* _Exercise_
Transcribe the text of all the data below line for line, without changing anything. Leave the pictures out of your answer.

[Collection entries]

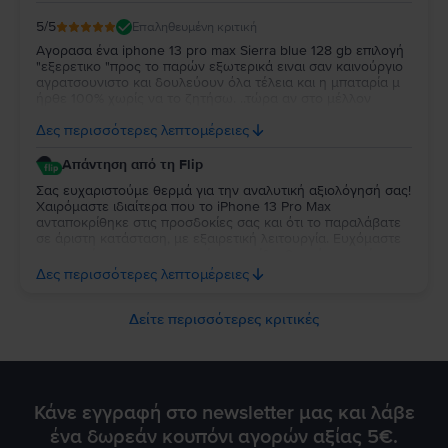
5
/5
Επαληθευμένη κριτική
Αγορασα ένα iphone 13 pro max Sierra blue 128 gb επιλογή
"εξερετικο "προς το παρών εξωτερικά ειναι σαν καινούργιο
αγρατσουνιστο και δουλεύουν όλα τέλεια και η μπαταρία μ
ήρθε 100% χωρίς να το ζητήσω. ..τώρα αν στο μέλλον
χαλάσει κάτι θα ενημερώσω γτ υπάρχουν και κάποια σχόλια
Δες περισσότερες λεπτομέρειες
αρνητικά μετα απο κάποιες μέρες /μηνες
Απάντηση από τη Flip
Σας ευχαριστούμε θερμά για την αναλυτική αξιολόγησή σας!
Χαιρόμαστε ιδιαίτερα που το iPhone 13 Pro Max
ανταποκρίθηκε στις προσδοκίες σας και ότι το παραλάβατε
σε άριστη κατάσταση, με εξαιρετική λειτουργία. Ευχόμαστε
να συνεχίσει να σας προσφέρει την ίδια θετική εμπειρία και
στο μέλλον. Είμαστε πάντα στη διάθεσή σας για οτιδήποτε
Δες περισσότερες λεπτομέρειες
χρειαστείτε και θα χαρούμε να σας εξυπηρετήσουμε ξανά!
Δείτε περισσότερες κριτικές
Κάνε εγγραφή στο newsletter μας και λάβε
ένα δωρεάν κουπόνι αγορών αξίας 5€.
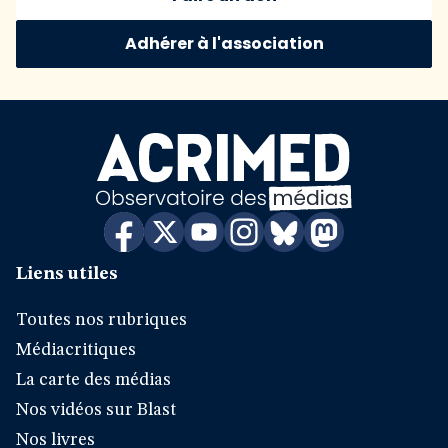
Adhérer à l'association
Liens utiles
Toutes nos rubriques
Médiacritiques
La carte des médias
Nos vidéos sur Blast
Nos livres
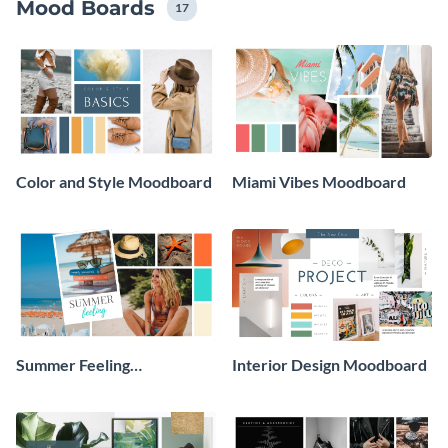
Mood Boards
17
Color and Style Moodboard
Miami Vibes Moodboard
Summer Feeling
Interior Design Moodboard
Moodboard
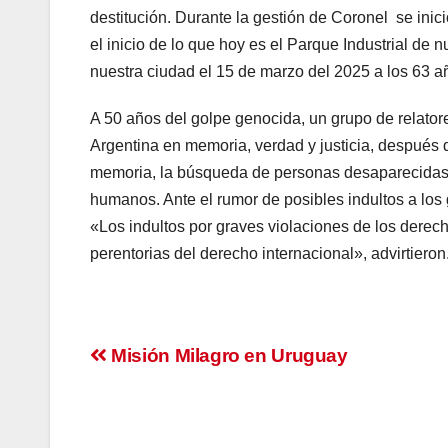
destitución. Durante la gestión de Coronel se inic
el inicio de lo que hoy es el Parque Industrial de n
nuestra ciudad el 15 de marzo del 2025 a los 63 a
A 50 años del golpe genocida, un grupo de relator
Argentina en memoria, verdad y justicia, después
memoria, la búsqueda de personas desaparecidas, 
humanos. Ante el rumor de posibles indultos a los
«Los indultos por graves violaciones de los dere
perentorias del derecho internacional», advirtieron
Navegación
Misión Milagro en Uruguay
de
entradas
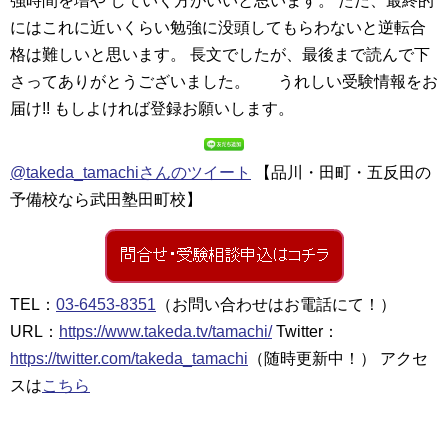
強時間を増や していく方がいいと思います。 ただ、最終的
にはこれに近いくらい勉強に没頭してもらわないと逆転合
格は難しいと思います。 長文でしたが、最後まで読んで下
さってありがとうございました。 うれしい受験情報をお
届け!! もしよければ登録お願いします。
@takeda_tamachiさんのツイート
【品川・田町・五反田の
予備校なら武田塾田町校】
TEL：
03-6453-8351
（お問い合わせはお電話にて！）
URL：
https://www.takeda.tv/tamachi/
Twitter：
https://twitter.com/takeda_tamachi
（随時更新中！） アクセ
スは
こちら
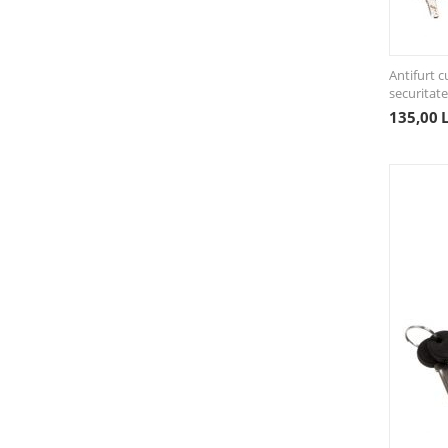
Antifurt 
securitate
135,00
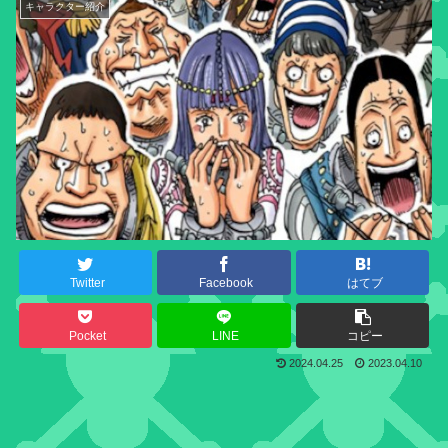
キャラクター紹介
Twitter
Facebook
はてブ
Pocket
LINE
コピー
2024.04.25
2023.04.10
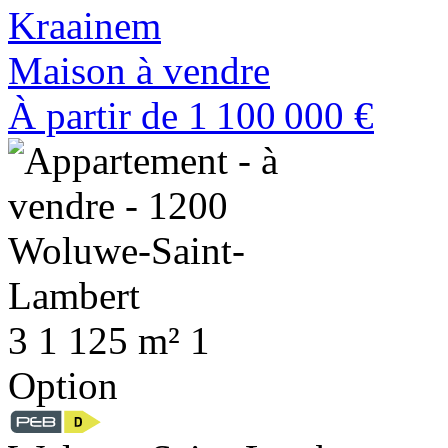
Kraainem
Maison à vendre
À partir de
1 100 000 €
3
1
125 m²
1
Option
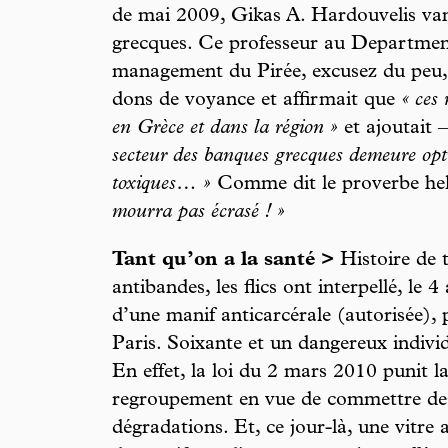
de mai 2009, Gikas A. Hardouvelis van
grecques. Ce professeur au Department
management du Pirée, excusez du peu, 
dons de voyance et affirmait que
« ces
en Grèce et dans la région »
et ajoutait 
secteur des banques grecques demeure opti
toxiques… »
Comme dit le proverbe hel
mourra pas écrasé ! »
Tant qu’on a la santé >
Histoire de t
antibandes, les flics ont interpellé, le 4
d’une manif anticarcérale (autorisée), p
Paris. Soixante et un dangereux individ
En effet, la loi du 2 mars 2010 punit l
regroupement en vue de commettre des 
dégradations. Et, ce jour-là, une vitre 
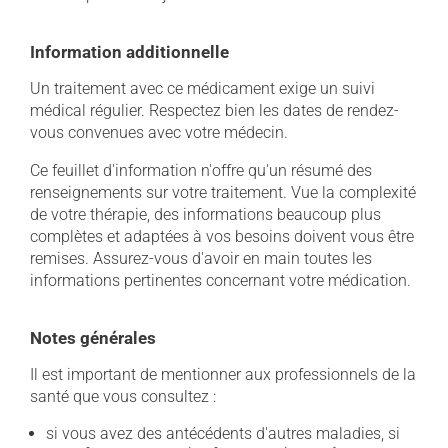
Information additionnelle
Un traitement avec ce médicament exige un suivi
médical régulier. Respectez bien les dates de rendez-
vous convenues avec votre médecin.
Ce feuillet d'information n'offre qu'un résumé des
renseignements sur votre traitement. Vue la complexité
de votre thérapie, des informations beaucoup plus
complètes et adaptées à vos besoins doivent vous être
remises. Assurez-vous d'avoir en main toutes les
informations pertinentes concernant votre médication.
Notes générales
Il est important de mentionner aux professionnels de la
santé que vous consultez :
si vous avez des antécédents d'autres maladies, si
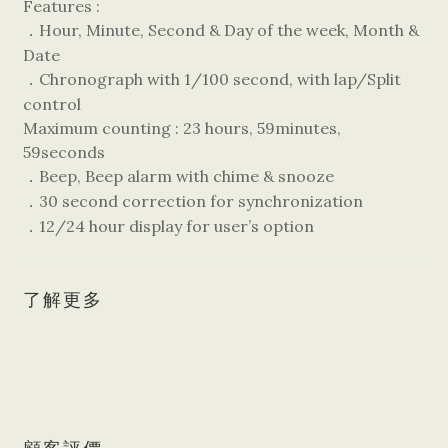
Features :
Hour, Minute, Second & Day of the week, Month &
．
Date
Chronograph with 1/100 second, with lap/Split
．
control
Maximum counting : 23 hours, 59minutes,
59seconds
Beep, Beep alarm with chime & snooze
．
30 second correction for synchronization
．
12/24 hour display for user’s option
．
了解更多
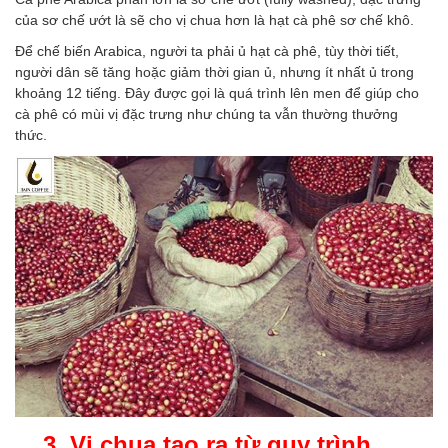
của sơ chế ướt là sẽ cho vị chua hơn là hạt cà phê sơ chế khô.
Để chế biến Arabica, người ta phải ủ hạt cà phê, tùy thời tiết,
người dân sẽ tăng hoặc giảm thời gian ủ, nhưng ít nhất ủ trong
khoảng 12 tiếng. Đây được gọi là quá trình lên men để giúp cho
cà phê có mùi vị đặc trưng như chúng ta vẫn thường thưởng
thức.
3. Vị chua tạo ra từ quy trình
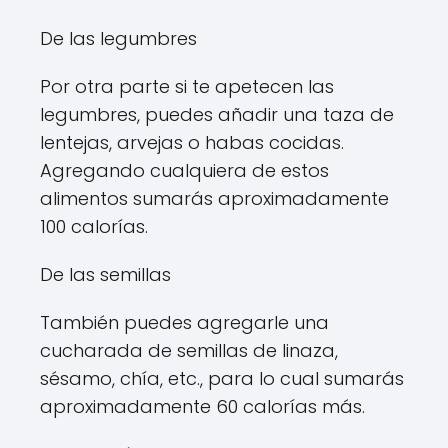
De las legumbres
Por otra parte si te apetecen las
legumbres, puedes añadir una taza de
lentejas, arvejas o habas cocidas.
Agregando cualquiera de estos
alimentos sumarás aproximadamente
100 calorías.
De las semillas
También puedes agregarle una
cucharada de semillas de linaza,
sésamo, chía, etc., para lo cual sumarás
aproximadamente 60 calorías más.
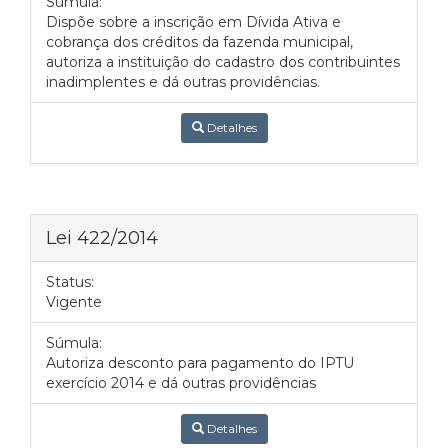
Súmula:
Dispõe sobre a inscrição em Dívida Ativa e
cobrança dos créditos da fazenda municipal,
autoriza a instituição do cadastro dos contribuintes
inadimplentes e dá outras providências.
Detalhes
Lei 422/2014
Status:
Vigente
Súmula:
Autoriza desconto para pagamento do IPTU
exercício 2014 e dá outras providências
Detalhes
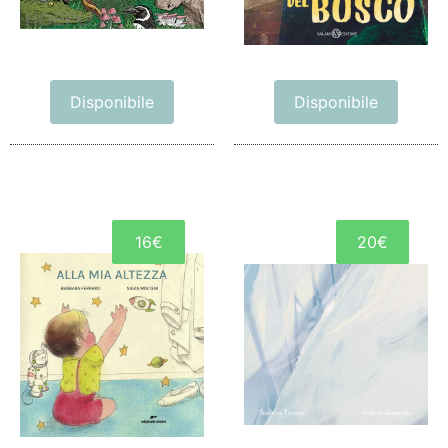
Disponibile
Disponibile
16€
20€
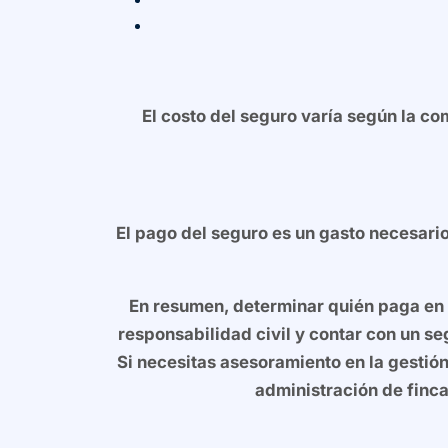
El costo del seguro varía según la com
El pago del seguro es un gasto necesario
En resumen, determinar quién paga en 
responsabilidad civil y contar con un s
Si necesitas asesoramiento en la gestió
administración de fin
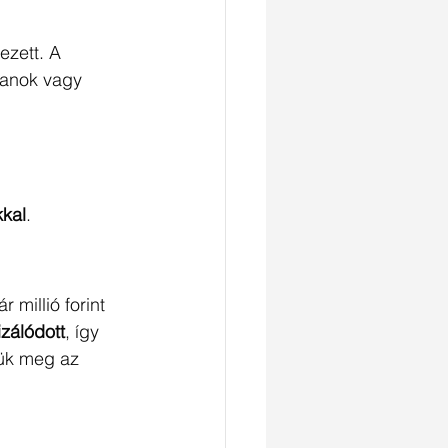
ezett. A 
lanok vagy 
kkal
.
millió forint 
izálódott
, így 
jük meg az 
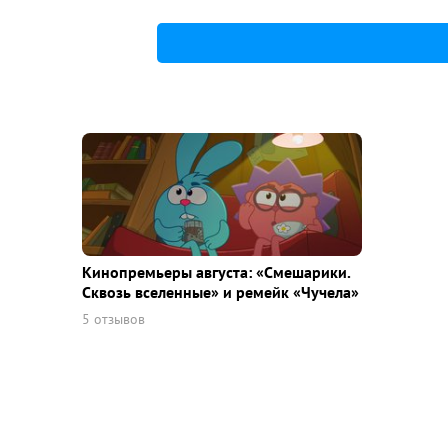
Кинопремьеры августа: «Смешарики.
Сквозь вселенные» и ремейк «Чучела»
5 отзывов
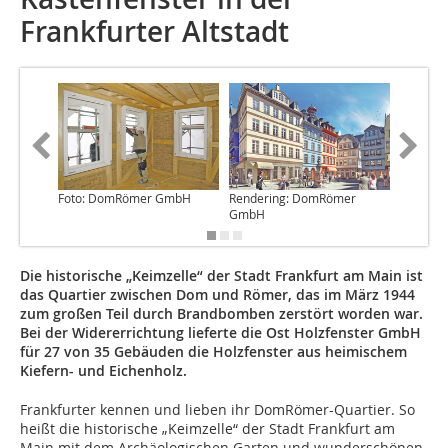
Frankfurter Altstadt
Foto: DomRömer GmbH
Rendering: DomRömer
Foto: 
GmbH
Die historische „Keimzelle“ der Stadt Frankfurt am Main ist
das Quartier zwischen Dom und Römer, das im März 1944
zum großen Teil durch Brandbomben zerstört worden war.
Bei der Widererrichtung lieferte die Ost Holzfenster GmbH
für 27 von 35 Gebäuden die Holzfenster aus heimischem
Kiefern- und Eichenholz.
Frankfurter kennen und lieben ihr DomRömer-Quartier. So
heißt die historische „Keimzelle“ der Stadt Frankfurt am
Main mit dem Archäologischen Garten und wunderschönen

* _Result below_
5
/5
Επαληθευμένη κριτική
Αγορασα ένα iphone 13 pro max Sierra blue 128 gb επιλογή
"εξερετικο "προς το παρών εξωτερικά ειναι σαν καινούργιο
αγρατσουνιστο και δουλεύουν όλα τέλεια και η μπαταρία μ
ήρθε 100% χωρίς να το ζητήσω. ..τώρα αν στο μέλλον
χαλάσει κάτι θα ενημερώσω γτ υπάρχουν και κάποια σχόλια
Δες περισσότερες λεπτομέρειες
αρνητικά μετα απο κάποιες μέρες /μηνες
Απάντηση από τη Flip
Σας ευχαριστούμε θερμά για την αναλυτική αξιολόγησή σας!
Χαιρόμαστε ιδιαίτερα που το iPhone 13 Pro Max
ανταποκρίθηκε στις προσδοκίες σας και ότι το παραλάβατε
σε άριστη κατάσταση, με εξαιρετική λειτουργία. Ευχόμαστε
να συνεχίσει να σας προσφέρει την ίδια θετική εμπειρία και
στο μέλλον. Είμαστε πάντα στη διάθεσή σας για οτιδήποτε
Δες περισσότερες λεπτομέρειες
χρειαστείτε και θα χαρούμε να σας εξυπηρετήσουμε ξανά!
Δείτε περισσότερες κριτικές
Κάνε εγγραφή στο newsletter μας και λάβε
ένα δωρεάν κουπόνι αγορών αξίας 5€.
Adhérer à l'association
Liens utiles
Toutes nos rubriques
Médiacritiques
La carte des médias
Nos vidéos sur Blast
Nos livres
Mood Boards
17
Color and Style Moodboard
Miami Vibes Moodboard
Summer Feeling
Interior Design Moodboard
Moodboard
destitución. Durante la gestión de Coronel se inic
el inicio de lo que hoy es el Parque Industrial de n
nuestra ciudad el 15 de marzo del 2025 a los 63 a
A 50 años del golpe genocida, un grupo de relator
Argentina en memoria, verdad y justicia, después
memoria, la búsqueda de personas desaparecidas, 
humanos. Ante el rumor de posibles indultos a los
«Los indultos por graves violaciones de los dere
perentorias del derecho internacional», advirtieron
Navegación
Misión Milagro en Uruguay
de
entradas
強時間を増や していく方がいいと思います。 ただ、最終的
にはこれに近いくらい勉強に没頭してもらわないと逆転合
格は難しいと思います。 長文でしたが、最後まで読んで下
さってありがとうございました。 うれしい受験情報をお
届け!! もしよければ登録お願いします。
@takeda_tamachiさんのツイート
【品川・田町・五反田の
予備校なら武田塾田町校】
TEL：
03-6453-8351
（お問い合わせはお電話にて！）
URL：
https://www.takeda.tv/tamachi/
Twitter：
https://twitter.com/takeda_tamachi
（随時更新中！） アクセ
スは
こちら
Antifurt 
securitate
135,00
キャラクター紹介
Twitter
Facebook
はてブ
Pocket
LINE
コピー
2024.04.25
2023.04.10
Kraainem
Maison à vendre
À partir de
1 100 000 €
3
1
125 m²
1
Option
de mai 2009, Gikas A. Hardouvelis van
grecques. Ce professeur au Department
management du Pirée, excusez du peu, 
dons de voyance et affirmait que
« ces
en Grèce et dans la région »
et ajoutait 
secteur des banques grecques demeure opti
toxiques… »
Comme dit le proverbe hel
mourra pas écrasé ! »
Tant qu’on a la santé >
Histoire de t
antibandes, les flics ont interpellé, le 4
d’une manif anticarcérale (autorisée), p
Paris. Soixante et un dangereux individ
En effet, la loi du 2 mars 2010 punit l
regroupement en vue de commettre des 
dégradations. Et, ce jour-là, une vitre 
Information additionnelle
Un traitement avec ce médicament exige un suivi
médical régulier. Respectez bien les dates de rendez-
vous convenues avec votre médecin.
Ce feuillet d'information n'offre qu'un résumé des
renseignements sur votre traitement. Vue la complexité
de votre thérapie, des informations beaucoup plus
complètes et adaptées à vos besoins doivent vous être
remises. Assurez-vous d'avoir en main toutes les
informations pertinentes concernant votre médication.
Notes générales
Il est important de mentionner aux professionnels de la
santé que vous consultez :
si vous avez des antécédents d'autres maladies, si
Features :
Hour, Minute, Second & Day of the week, Month &
．
Date
Chronograph with 1/100 second, with lap/Split
．
control
Maximum counting : 23 hours, 59minutes,
59seconds
Beep, Beep alarm with chime & snooze
．
30 second correction for synchronization
．
12/24 hour display for user’s option
．
了解更多
của sơ chế ướt là sẽ cho vị chua hơn là hạt cà phê sơ chế khô.
Để chế biến Arabica, người ta phải ủ hạt cà phê, tùy thời tiết,
người dân sẽ tăng hoặc giảm thời gian ủ, nhưng ít nhất ủ trong
khoảng 12 tiếng. Đây được gọi là quá trình lên men để giúp cho
cà phê có mùi vị đặc trưng như chúng ta vẫn thường thưởng
thức.
3. Vị chua tạo ra từ quy trình
De las legumbres
Por otra parte si te apetecen las
legumbres, puedes añadir una taza de
lentejas, arvejas o habas cocidas.
Agregando cualquiera de estos
alimentos sumarás aproximadamente
100 calorías.
De las semillas
También puedes agregarle una
cucharada de semillas de linaza,
sésamo, chía, etc., para lo cual sumarás
aproximadamente 60 calorías más.
Súmula:
Dispõe sobre a inscrição em Dívida Ativa e
cobrança dos créditos da fazenda municipal,
autoriza a instituição do cadastro dos contribuintes
inadimplentes e dá outras providências.
Detalhes
Lei 422/2014
Status:
Vigente
Súmula:
Autoriza desconto para pagamento do IPTU
exercício 2014 e dá outras providências
Detalhes
Disponibile
Disponibile
16€
20€
El costo del seguro varía según la com
El pago del seguro es un gasto necesario
En resumen, determinar quién paga en 
responsabilidad civil y contar con un s
Si necesitas asesoramiento en la gestió
administración de fin
ezett. A 
lanok vagy 
kkal
.
millió forint 
izálódott
, így 
jük meg az 
Кинопремьеры августа: «Смешарики.
Сквозь вселенные» и ремейк «Чучела»
5 отзывов
Frankfurter Altstadt
Foto: DomRömer GmbH
Rendering: DomRömer
Foto: 
GmbH
Die historische „Keimzelle“ der Stadt Frankfurt am Main ist
das Quartier zwischen Dom und Römer, das im März 1944
zum großen Teil durch Brandbomben zerstört worden war.
Bei der Widererrichtung lieferte die Ost Holzfenster GmbH
für 27 von 35 Gebäuden die Holzfenster aus heimischem
Kiefern- und Eichenholz.
Frankfurter kennen und lieben ihr DomRömer-Quartier. So
heißt die historische „Keimzelle“ der Stadt Frankfurt am
Main mit dem Archäologischen Garten und wunderschönen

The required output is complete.